⟨

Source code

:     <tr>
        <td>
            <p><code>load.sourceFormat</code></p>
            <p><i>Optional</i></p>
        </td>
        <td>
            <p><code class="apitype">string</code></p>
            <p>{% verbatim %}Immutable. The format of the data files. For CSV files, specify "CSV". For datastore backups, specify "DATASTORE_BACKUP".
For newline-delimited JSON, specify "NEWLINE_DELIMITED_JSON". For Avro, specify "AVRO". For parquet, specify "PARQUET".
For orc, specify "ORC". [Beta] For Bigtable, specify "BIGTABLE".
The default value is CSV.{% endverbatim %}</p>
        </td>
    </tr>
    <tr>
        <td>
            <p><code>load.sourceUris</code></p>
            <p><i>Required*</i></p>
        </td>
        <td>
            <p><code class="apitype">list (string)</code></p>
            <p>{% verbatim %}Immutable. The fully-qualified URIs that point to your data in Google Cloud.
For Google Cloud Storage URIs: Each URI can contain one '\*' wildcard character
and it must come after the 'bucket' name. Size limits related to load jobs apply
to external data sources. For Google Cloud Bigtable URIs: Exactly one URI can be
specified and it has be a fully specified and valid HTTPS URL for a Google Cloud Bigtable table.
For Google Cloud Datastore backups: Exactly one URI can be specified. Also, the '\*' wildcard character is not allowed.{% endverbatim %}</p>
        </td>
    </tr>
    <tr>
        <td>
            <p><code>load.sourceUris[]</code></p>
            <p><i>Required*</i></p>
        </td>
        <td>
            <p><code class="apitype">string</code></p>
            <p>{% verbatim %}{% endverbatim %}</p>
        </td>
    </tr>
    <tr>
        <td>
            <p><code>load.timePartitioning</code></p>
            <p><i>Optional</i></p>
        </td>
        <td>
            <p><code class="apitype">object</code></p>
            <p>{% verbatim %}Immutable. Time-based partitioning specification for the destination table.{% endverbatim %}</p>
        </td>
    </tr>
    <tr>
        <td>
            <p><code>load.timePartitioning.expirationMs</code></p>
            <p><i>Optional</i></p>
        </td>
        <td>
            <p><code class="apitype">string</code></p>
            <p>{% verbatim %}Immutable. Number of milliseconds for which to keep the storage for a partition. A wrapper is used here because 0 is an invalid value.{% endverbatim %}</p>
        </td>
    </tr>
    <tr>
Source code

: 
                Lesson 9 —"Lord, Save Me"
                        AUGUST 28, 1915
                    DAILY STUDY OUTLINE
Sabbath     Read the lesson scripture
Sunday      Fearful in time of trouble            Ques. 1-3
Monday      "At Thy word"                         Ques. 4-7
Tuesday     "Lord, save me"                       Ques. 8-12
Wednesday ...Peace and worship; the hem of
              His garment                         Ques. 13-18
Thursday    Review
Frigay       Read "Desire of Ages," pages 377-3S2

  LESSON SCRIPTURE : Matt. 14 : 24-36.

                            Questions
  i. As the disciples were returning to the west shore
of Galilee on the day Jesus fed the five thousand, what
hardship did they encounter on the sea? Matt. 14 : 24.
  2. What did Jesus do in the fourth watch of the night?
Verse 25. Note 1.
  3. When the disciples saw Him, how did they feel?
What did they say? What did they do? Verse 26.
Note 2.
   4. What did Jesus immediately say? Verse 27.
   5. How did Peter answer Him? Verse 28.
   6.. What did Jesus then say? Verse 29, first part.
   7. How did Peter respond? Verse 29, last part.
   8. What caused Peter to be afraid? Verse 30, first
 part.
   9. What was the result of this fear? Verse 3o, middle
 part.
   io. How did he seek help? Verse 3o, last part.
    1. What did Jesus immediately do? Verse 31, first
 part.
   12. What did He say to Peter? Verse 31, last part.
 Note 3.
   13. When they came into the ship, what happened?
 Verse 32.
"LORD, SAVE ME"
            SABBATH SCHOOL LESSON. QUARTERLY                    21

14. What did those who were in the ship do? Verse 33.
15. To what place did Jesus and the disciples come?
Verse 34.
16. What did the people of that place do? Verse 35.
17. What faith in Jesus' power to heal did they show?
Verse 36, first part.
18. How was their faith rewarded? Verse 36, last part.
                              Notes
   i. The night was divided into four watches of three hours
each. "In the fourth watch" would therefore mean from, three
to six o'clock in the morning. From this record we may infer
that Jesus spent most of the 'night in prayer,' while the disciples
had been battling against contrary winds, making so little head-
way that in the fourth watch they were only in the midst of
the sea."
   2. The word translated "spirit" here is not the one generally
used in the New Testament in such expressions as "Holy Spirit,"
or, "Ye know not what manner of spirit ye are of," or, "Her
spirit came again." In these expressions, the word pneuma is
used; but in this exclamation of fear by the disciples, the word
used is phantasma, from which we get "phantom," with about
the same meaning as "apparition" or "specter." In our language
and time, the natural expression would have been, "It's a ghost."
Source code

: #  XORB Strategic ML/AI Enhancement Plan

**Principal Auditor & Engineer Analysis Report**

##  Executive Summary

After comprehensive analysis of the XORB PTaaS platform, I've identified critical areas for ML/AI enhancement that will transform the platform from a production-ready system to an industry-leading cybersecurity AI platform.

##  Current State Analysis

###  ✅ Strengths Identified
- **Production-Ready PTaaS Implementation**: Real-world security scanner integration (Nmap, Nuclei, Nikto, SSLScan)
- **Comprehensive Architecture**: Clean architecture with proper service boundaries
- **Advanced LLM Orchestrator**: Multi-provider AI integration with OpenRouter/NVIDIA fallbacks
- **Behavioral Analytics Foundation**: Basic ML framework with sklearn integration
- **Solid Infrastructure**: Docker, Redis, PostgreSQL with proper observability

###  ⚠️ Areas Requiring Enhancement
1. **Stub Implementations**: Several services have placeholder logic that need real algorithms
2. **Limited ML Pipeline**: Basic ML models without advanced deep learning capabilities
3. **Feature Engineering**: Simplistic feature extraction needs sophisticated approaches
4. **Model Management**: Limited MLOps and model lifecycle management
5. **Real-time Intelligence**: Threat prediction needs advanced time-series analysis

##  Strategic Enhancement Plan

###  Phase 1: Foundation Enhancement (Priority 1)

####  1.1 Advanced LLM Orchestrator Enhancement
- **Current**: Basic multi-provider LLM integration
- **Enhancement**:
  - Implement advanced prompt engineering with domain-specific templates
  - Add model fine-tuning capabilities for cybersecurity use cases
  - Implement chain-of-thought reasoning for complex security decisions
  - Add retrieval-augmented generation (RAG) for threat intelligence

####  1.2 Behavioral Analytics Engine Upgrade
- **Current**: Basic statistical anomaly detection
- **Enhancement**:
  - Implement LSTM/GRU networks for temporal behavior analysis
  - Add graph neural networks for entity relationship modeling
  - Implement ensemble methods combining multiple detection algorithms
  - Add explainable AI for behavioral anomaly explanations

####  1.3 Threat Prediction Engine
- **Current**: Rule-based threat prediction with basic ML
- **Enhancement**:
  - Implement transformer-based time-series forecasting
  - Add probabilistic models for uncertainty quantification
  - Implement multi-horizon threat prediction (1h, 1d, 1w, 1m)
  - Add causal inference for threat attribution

⟩

> **What needs to be done**: Take the entries above and repeat them. Alter nothing.

> **Exercise result**:
Source code

:     <tr>
        <td>
            <p><code>load.sourceFormat</code></p>
            <p><i>Optional</i></p>
        </td>
        <td>
            <p><code class="apitype">string</code></p>
            <p>{% verbatim %}Immutable. The format of the data files. For CSV files, specify "CSV". For datastore backups, specify "DATASTORE_BACKUP".
For newline-delimited JSON, specify "NEWLINE_DELIMITED_JSON". For Avro, specify "AVRO". For parquet, specify "PARQUET".
For orc, specify "ORC". [Beta] For Bigtable, specify "BIGTABLE".
The default value is CSV.{% endverbatim %}</p>
        </td>
    </tr>
    <tr>
        <td>
            <p><code>load.sourceUris</code></p>
            <p><i>Required*</i></p>
        </td>
        <td>
            <p><code class="apitype">list (string)</code></p>
            <p>{% verbatim %}Immutable. The fully-qualified URIs that point to your data in Google Cloud.
For Google Cloud Storage URIs: Each URI can contain one '\*' wildcard character
and it must come after the 'bucket' name. Size limits related to load jobs apply
to external data sources. For Google Cloud Bigtable URIs: Exactly one URI can be
specified and it has be a fully specified and valid HTTPS URL for a Google Cloud Bigtable table.
For Google Cloud Datastore backups: Exactly one URI can be specified. Also, the '\*' wildcard character is not allowed.{% endverbatim %}</p>
        </td>
    </tr>
    <tr>
        <td>
            <p><code>load.sourceUris[]</code></p>
            <p><i>Required*</i></p>
        </td>
        <td>
            <p><code class="apitype">string</code></p>
            <p>{% verbatim %}{% endverbatim %}</p>
        </td>
    </tr>
    <tr>
        <td>
            <p><code>load.timePartitioning</code></p>
            <p><i>Optional</i></p>
        </td>
        <td>
            <p><code class="apitype">object</code></p>
            <p>{% verbatim %}Immutable. Time-based partitioning specification for the destination table.{% endverbatim %}</p>
        </td>
    </tr>
    <tr>
        <td>
            <p><code>load.timePartitioning.expirationMs</code></p>
            <p><i>Optional</i></p>
        </td>
        <td>
            <p><code class="apitype">string</code></p>
            <p>{% verbatim %}Immutable. Number of milliseconds for which to keep the storage for a partition. A wrapper is used here because 0 is an invalid value.{% endverbatim %}</p>
        </td>
    </tr>
    <tr>
Source code

: 
                Lesson 9 —"Lord, Save Me"
                        AUGUST 28, 1915
                    DAILY STUDY OUTLINE
Sabbath     Read the lesson scripture
Sunday      Fearful in time of trouble            Ques. 1-3
Monday      "At Thy word"                         Ques. 4-7
Tuesday     "Lord, save me"                       Ques. 8-12
Wednesday ...Peace and worship; the hem of
              His garment                         Ques. 13-18
Thursday    Review
Frigay       Read "Desire of Ages," pages 377-3S2

  LESSON SCRIPTURE : Matt. 14 : 24-36.

                            Questions
  i. As the disciples were returning to the west shore
of Galilee on the day Jesus fed the five thousand, what
hardship did they encounter on the sea? Matt. 14 : 24.
  2. What did Jesus do in the fourth watch of the night?
Verse 25. Note 1.
  3. When the disciples saw Him, how did they feel?
What did they say? What did they do? Verse 26.
Note 2.
   4. What did Jesus immediately say? Verse 27.
   5. How did Peter answer Him? Verse 28.
   6.. What did Jesus then say? Verse 29, first part.
   7. How did Peter respond? Verse 29, last part.
   8. What caused Peter to be afraid? Verse 30, first
 part.
   9. What was the result of this fear? Verse 3o, middle
 part.
   io. How did he seek help? Verse 3o, last part.
    1. What did Jesus immediately do? Verse 31, first
 part.
   12. What did He say to Peter? Verse 31, last part.
 Note 3.
   13. When they came into the ship, what happened?
 Verse 32.
"LORD, SAVE ME"
            SABBATH SCHOOL LESSON. QUARTERLY                    21

14. What did those who were in the ship do? Verse 33.
15. To what place did Jesus and the disciples come?
Verse 34.
16. What did the people of that place do? Verse 35.
17. What faith in Jesus' power to heal did they show?
Verse 36, first part.
18. How was their faith rewarded? Verse 36, last part.
                              Notes
   i. The night was divided into four watches of three hours
each. "In the fourth watch" would therefore mean from, three
to six o'clock in the morning. From this record we may infer
that Jesus spent most of the 'night in prayer,' while the disciples
had been battling against contrary winds, making so little head-
way that in the fourth watch they were only in the midst of
the sea."
   2. The word translated "spirit" here is not the one generally
used in the New Testament in such expressions as "Holy Spirit,"
or, "Ye know not what manner of spirit ye are of," or, "Her
spirit came again." In these expressions, the word pneuma is
used; but in this exclamation of fear by the disciples, the word
used is phantasma, from which we get "phantom," with about
the same meaning as "apparition" or "specter." In our language
and time, the natural expression would have been, "It's a ghost."
Source code

: #  XORB Strategic ML/AI Enhancement Plan

**Principal Auditor & Engineer Analysis Report**

##  Executive Summary

After comprehensive analysis of the XORB PTaaS platform, I've identified critical areas for ML/AI enhancement that will transform the platform from a production-ready system to an industry-leading cybersecurity AI platform.

##  Current State Analysis

###  ✅ Strengths Identified
- **Production-Ready PTaaS Implementation**: Real-world security scanner integration (Nmap, Nuclei, Nikto, SSLScan)
- **Comprehensive Architecture**: Clean architecture with proper service boundaries
- **Advanced LLM Orchestrator**: Multi-provider AI integration with OpenRouter/NVIDIA fallbacks
- **Behavioral Analytics Foundation**: Basic ML framework with sklearn integration
- **Solid Infrastructure**: Docker, Redis, PostgreSQL with proper observability

###  ⚠️ Areas Requiring Enhancement
1. **Stub Implementations**: Several services have placeholder logic that need real algorithms
2. **Limited ML Pipeline**: Basic ML models without advanced deep learning capabilities
3. **Feature Engineering**: Simplistic feature extraction needs sophisticated approaches
4. **Model Management**: Limited MLOps and model lifecycle management
5. **Real-time Intelligence**: Threat prediction needs advanced time-series analysis

##  Strategic Enhancement Plan

###  Phase 1: Foundation Enhancement (Priority 1)

####  1.1 Advanced LLM Orchestrator Enhancement
- **Current**: Basic multi-provider LLM integration
- **Enhancement**:
  - Implement advanced prompt engineering with domain-specific templates
  - Add model fine-tuning capabilities for cybersecurity use cases
  - Implement chain-of-thought reasoning for complex security decisions
  - Add retrieval-augmented generation (RAG) for threat intelligence

####  1.2 Behavioral Analytics Engine Upgrade
- **Current**: Basic statistical anomaly detection
- **Enhancement**:
  - Implement LSTM/GRU networks for temporal behavior analysis
  - Add graph neural networks for entity relationship modeling
  - Implement ensemble methods combining multiple detection algorithms
  - Add explainable AI for behavioral anomaly explanations

####  1.3 Threat Prediction Engine
- **Current**: Rule-based threat prediction with basic ML
- **Enhancement**:
  - Implement transformer-based time-series forecasting
  - Add probabilistic models for uncertainty quantification
  - Implement multi-horizon threat prediction (1h, 1d, 1w, 1m)
  - Add causal inference for threat attribution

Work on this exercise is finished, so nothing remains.